--- TEXT SHOWN ---
════

Finding suitable algorithms for some of these routines has been a little tricky at times. Due to the way that filled shapes can be set to invert (rather than overwrite) what's on the background there has to be zero overdraw and the outline of filled triangles should exactly match the outline of a triangle drawn by plotting a line between its three vertices; this makes combining triangles to form more complex shapes possible, as you can guarantee that the overlap between the two shared vertices of a pair of triangles covers the same pixels as a line drawn between those two vertices.

dsPIC33 VDC spinning cube demo
Filled triangles produce a solid cube.

I ended up writing a program in C# that would plot a random triangle using the triangle filler I was attempting to write and then compare its outline to that of a triangle drawn by plotting lines between the three vertices. The final code is chock full of special cases and workarounds but has been tested against hundreds of thousands of random triangles and seems to be working!

Due to a shortage of memory there is only a single frame buffer, which (naturally) means there is no double-buffering and hence smooth animation becomes a little tricky. When connected to a TV one can take advantage of the vertical blanking period to update the buffer (this is a period below and above the active display where you only need to feed sync signals, not image data, to the TV) and still get decent effects as long as you don't try to do too much. The LCD has no such vertical blanking period and so some of the demos look rather flickery.

════

--- DATASET ENTRIES ---
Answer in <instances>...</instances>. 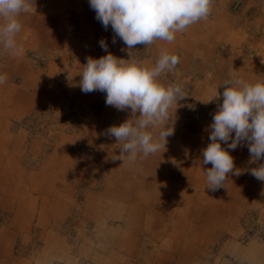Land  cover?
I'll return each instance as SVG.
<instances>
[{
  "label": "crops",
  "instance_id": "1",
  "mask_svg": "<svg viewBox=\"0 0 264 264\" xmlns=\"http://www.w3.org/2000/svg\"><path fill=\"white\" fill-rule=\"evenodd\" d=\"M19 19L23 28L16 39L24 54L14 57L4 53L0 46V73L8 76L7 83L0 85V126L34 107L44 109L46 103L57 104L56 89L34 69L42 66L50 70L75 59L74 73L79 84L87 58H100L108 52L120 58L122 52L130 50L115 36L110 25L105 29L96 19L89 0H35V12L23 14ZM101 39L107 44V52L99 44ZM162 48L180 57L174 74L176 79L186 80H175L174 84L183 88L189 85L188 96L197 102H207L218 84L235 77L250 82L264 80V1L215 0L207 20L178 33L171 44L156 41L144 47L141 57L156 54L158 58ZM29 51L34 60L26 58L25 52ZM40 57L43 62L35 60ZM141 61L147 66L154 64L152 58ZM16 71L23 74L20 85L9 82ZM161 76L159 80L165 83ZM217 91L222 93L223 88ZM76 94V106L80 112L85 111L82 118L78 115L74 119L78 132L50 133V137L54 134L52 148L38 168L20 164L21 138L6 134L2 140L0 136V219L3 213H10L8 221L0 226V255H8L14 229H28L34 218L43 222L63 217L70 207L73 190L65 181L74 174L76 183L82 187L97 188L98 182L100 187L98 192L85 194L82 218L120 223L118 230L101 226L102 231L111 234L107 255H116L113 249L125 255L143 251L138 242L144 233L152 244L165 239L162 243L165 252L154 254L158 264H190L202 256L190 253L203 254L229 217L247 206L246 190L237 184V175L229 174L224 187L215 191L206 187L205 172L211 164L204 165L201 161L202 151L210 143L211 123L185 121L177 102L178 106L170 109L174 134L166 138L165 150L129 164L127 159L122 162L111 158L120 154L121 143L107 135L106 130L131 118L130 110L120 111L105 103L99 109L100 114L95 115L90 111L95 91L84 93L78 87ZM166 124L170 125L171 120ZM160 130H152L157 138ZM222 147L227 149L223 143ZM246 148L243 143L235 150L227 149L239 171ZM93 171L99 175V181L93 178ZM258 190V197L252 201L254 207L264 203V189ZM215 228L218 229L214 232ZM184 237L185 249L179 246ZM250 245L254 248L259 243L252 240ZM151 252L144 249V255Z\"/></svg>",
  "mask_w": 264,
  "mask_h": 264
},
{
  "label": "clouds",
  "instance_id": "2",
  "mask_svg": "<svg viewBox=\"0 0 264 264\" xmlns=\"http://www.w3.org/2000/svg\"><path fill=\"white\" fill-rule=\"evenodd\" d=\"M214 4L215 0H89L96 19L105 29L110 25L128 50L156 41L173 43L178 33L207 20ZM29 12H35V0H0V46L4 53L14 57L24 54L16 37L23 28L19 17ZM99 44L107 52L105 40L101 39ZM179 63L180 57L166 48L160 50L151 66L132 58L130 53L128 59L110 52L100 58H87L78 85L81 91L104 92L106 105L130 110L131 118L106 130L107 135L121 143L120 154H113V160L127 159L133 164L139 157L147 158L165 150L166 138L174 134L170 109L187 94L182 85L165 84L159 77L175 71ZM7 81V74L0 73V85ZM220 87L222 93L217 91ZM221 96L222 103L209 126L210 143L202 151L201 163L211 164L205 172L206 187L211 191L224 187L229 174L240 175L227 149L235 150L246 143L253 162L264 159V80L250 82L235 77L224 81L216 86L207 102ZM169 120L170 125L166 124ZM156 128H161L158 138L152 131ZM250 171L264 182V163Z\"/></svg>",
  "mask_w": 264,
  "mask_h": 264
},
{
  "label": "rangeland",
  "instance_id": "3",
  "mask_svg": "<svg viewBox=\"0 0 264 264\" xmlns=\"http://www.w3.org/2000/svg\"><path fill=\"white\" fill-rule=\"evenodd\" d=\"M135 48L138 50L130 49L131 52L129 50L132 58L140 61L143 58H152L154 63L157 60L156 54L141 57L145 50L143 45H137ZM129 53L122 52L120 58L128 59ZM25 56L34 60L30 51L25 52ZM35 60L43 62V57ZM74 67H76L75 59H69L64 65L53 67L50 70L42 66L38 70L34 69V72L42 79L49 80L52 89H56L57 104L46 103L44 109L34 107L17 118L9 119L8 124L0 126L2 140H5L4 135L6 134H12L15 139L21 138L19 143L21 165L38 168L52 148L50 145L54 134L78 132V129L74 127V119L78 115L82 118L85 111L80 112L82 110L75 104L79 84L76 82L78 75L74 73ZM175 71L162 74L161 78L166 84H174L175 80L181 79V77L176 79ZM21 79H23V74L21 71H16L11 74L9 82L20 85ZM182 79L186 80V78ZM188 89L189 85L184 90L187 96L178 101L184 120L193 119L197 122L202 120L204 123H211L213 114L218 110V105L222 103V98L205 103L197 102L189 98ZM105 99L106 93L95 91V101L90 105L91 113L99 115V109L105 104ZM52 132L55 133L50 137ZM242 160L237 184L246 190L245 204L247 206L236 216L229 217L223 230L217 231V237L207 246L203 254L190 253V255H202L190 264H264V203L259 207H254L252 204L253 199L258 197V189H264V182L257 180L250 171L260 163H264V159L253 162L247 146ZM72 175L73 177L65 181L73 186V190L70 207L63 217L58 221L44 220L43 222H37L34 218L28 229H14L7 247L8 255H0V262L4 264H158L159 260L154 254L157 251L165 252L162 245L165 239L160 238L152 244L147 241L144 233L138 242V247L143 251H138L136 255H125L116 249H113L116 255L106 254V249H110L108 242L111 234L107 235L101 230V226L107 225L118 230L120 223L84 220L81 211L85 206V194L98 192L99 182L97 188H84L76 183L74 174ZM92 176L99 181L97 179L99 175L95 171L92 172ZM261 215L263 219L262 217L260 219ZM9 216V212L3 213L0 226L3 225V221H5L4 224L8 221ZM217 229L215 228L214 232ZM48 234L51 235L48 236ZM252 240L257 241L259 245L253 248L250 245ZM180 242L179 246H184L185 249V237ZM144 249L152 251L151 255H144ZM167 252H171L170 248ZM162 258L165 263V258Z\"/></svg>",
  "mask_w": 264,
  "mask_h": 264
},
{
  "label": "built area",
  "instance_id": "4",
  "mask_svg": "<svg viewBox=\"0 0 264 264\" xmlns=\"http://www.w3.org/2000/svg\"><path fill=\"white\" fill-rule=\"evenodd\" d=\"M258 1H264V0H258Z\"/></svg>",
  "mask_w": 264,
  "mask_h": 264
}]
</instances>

════

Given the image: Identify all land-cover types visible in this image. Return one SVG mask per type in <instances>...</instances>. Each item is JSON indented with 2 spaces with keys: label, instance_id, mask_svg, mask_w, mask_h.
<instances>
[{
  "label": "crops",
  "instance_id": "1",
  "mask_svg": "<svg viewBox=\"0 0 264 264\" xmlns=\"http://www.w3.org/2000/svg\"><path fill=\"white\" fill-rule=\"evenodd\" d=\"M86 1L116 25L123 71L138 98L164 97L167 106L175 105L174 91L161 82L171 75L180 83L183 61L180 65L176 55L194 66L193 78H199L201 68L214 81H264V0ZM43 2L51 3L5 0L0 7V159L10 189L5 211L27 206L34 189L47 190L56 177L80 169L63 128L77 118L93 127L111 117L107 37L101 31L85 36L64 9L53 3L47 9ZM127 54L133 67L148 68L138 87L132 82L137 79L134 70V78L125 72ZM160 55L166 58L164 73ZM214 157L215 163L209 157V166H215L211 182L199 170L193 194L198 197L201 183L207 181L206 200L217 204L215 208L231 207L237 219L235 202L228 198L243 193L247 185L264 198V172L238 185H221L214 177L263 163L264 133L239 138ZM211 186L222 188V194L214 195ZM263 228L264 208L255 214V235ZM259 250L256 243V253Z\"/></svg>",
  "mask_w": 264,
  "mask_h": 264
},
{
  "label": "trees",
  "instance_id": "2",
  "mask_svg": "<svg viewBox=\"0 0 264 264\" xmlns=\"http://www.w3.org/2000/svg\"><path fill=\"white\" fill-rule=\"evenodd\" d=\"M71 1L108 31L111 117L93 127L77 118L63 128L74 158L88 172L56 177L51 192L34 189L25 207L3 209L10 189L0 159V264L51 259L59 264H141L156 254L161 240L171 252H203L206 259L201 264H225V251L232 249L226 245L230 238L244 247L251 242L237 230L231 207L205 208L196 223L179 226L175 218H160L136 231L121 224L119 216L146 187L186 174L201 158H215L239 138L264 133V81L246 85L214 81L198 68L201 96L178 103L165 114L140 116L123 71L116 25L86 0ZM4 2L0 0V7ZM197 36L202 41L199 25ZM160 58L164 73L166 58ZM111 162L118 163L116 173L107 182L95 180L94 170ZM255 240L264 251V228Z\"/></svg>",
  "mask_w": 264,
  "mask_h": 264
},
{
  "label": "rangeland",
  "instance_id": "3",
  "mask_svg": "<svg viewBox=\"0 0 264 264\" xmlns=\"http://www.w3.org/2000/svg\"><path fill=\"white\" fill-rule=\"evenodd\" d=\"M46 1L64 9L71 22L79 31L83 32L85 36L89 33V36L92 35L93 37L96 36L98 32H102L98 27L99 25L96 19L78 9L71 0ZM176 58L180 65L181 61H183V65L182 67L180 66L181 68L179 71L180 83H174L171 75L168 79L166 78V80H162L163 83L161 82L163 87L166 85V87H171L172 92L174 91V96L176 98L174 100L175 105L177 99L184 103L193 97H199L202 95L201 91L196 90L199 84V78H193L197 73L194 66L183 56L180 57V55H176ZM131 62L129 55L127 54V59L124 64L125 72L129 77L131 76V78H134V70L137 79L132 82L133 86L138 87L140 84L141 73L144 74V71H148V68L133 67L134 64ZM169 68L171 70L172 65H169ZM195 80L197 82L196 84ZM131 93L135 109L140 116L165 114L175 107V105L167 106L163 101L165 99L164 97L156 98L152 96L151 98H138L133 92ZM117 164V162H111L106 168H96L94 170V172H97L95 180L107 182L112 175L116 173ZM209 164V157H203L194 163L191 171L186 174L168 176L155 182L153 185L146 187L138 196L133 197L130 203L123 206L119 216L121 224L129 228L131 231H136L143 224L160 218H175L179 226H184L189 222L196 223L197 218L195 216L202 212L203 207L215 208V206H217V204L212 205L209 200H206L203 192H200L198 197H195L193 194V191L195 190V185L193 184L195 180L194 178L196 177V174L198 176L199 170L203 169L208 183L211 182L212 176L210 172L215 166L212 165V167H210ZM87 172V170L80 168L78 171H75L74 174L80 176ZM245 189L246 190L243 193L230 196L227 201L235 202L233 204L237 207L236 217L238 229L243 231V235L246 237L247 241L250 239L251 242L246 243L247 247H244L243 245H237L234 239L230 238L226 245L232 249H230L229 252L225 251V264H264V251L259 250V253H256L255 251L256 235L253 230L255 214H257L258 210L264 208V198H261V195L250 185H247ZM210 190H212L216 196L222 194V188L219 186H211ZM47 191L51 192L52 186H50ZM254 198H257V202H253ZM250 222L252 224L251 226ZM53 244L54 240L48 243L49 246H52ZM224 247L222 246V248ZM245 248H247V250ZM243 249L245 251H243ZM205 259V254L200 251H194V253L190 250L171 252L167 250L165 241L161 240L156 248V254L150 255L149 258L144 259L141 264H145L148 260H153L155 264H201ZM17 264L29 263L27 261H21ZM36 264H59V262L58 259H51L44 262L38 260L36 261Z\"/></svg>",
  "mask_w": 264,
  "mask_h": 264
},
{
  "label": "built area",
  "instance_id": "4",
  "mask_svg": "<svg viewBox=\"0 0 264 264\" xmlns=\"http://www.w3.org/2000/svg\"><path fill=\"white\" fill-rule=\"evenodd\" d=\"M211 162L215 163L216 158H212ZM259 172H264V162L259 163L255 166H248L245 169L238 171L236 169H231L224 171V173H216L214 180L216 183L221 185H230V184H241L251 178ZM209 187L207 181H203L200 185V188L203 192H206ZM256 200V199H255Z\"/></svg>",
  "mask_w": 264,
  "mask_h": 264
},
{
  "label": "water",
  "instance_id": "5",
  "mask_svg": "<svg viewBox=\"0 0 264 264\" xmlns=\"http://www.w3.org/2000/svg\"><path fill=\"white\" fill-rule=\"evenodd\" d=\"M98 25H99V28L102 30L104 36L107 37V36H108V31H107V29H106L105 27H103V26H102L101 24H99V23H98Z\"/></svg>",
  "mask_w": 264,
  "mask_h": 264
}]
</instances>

════

--- SET TASK 1 ---
List every geometric figure that the text about the dsPIC33 graphics routines names.
--- SET TASK 2 ---
Continue the text about the dsPIC33 graphics routines from its last sentence.

--- WRITTEN REPLY 1 ---
triangle, line, cube

--- WRITTEN REPLY 2 ---
I have captured a video of the output of the circuit when running the demo which can be seen above. The horizontal grey lines are a limitation of my video capture card; these lines appear correctly as alternating black and white pixels on a real TV set! You can download the code for this demo from my site along with a PDF of the schematic. As this is a work in progress I'm sure there are plenty of bugs left to squash but I think it's getting there, slowly but surely!

dsPIC33 VDC with GLCD or PAL TV output

Sunday, 4th July 2010

I have currently been using some terminal emulation software on my PC to see the output of the Z80 computer. It seems a little silly to rely on a large multi-gigahertz, multi-megabyte machine just to display the output from a machine at the megahertz and kilobyte end of the scale. I had previously done some work with a dsPIC33 to drive a 320×240 pixel graphical LCD so dug out its breadboard and dusted off the code to try to make something of it.

Inspired by John Burton's recent experiments with PAL TV output I decided that the first thing I should do is add support for TV output. The graphical LCD is nice but a little small and responds to pixel changes rather slowly, making animation very blurry.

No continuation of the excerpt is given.